Pick out all lines of the entries that include the word "AltEnum" and copy them.

INPUT RECORDS |
[Start of section]
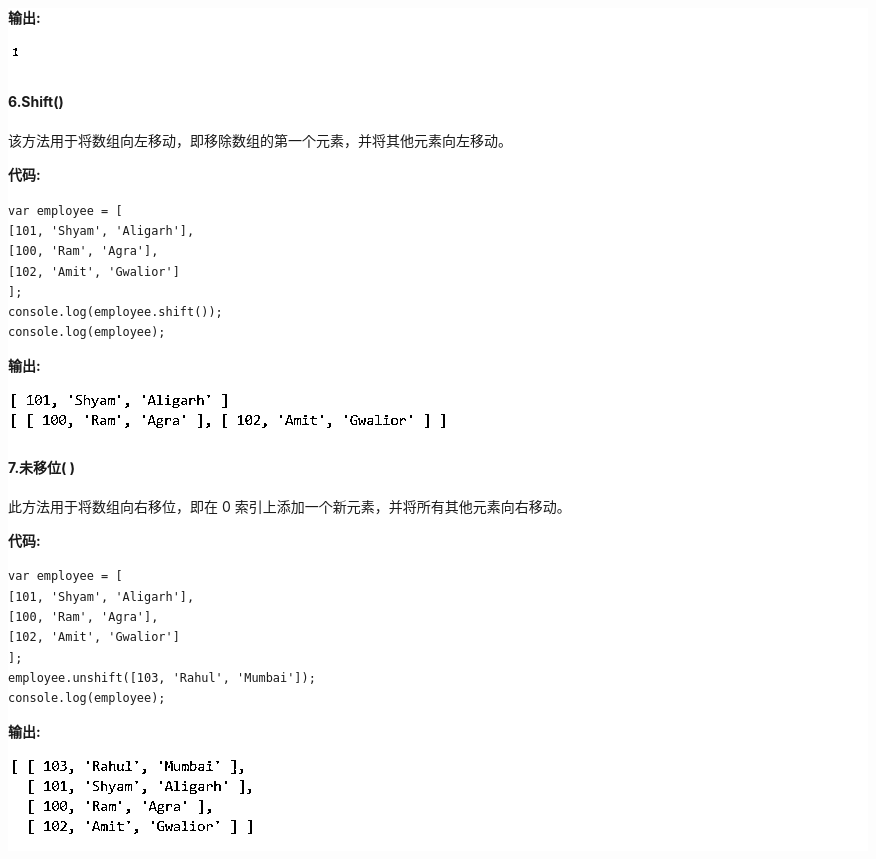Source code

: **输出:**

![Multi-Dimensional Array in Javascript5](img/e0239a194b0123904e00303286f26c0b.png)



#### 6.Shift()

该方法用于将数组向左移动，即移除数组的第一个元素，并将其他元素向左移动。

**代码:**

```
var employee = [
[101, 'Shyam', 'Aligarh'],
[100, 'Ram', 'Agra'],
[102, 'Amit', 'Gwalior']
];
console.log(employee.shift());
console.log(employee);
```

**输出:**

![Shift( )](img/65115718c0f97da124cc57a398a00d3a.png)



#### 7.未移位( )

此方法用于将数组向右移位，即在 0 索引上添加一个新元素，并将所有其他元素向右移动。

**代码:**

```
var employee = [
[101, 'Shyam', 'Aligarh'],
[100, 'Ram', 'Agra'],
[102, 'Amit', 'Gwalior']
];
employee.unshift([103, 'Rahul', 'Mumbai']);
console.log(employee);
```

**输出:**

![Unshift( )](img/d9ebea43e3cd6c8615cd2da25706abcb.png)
[End of section]
[Start of section]
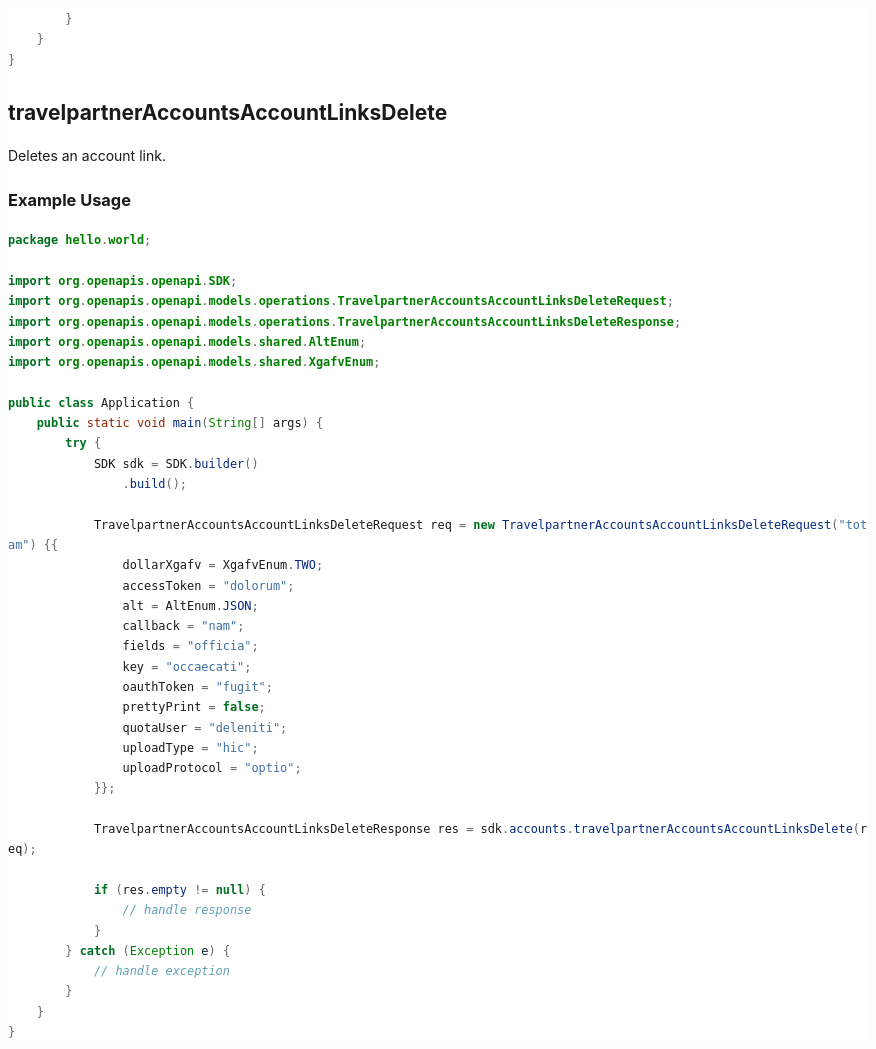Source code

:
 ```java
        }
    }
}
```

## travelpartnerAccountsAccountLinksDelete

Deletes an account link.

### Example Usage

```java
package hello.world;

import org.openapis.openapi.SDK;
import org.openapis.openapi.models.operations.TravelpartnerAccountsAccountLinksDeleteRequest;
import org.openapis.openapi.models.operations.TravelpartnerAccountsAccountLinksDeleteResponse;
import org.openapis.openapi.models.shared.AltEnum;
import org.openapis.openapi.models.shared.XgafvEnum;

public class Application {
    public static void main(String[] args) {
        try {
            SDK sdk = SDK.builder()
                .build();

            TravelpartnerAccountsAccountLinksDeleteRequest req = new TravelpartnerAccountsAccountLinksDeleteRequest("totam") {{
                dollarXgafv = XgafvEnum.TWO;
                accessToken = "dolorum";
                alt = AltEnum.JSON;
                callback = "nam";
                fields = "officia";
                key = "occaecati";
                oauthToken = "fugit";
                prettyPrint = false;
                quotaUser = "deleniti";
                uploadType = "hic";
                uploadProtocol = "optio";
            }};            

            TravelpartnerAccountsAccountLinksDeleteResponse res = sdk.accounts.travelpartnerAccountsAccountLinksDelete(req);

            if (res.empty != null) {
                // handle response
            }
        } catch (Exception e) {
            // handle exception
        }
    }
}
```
[End of section]
RESULT OF THIS EXERCISE |
import org.openapis.openapi.models.shared.AltEnum;
                alt = AltEnum.JSON;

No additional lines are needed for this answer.